Task to carry out =>
Quote every one of the records below word for word, omitting the pictures.

Items from a data source
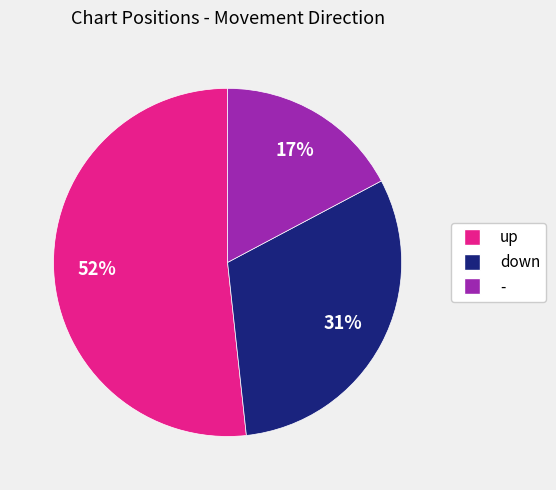

Is it true that - is 23% of the pie?

False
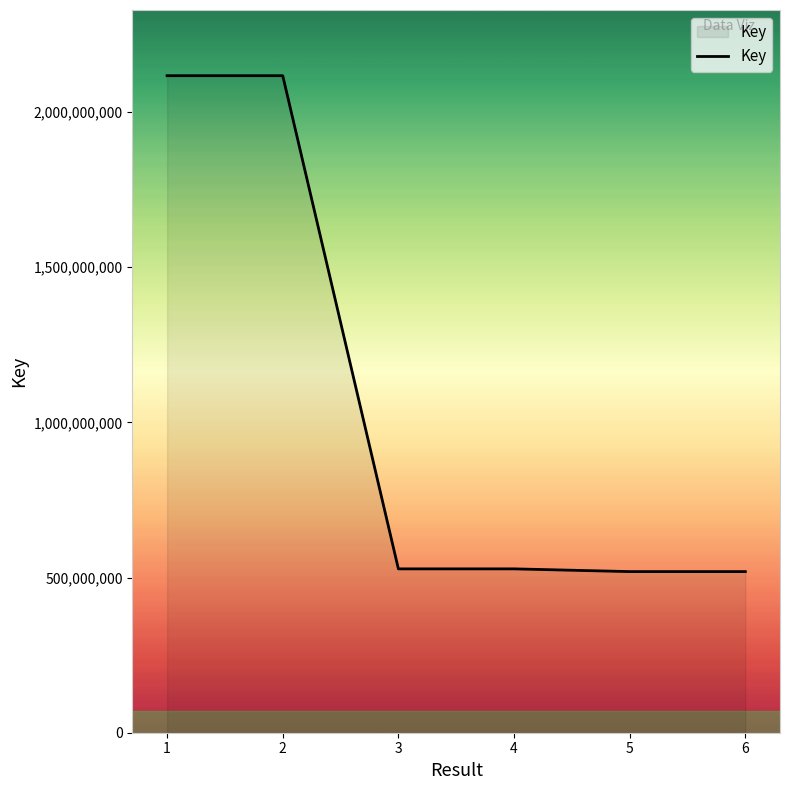

How many values are below 528031896?

3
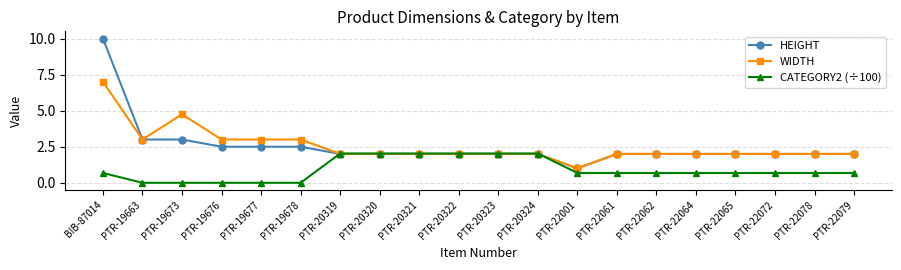

How many series are shown in this chart?

3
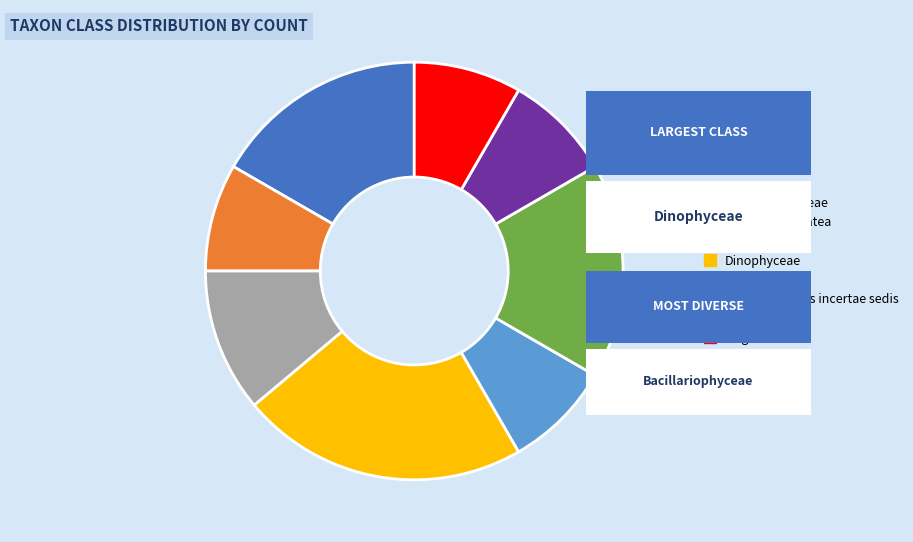

How many segments does this pie chart have?

8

Result for this exercise =>
Is it true that - is 23% of the pie?

False

How many values are below 528031896?

3

How many series are shown in this chart?

3

How many segments does this pie chart have?

8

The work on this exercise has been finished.